[Figure understanding tasks]

####

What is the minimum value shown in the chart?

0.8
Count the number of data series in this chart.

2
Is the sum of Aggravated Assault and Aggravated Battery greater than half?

####

▸ Work required:
Please revise the records so that "chart" becomes "graph" everywhere it occurs, keeping everything else the same.

▸ Exercise answer:
What is the minimum value shown in the graph?

0.8
Count the number of data series in this graph.

2
Is the sum of Aggravated Assault and Aggravated Battery greater than half?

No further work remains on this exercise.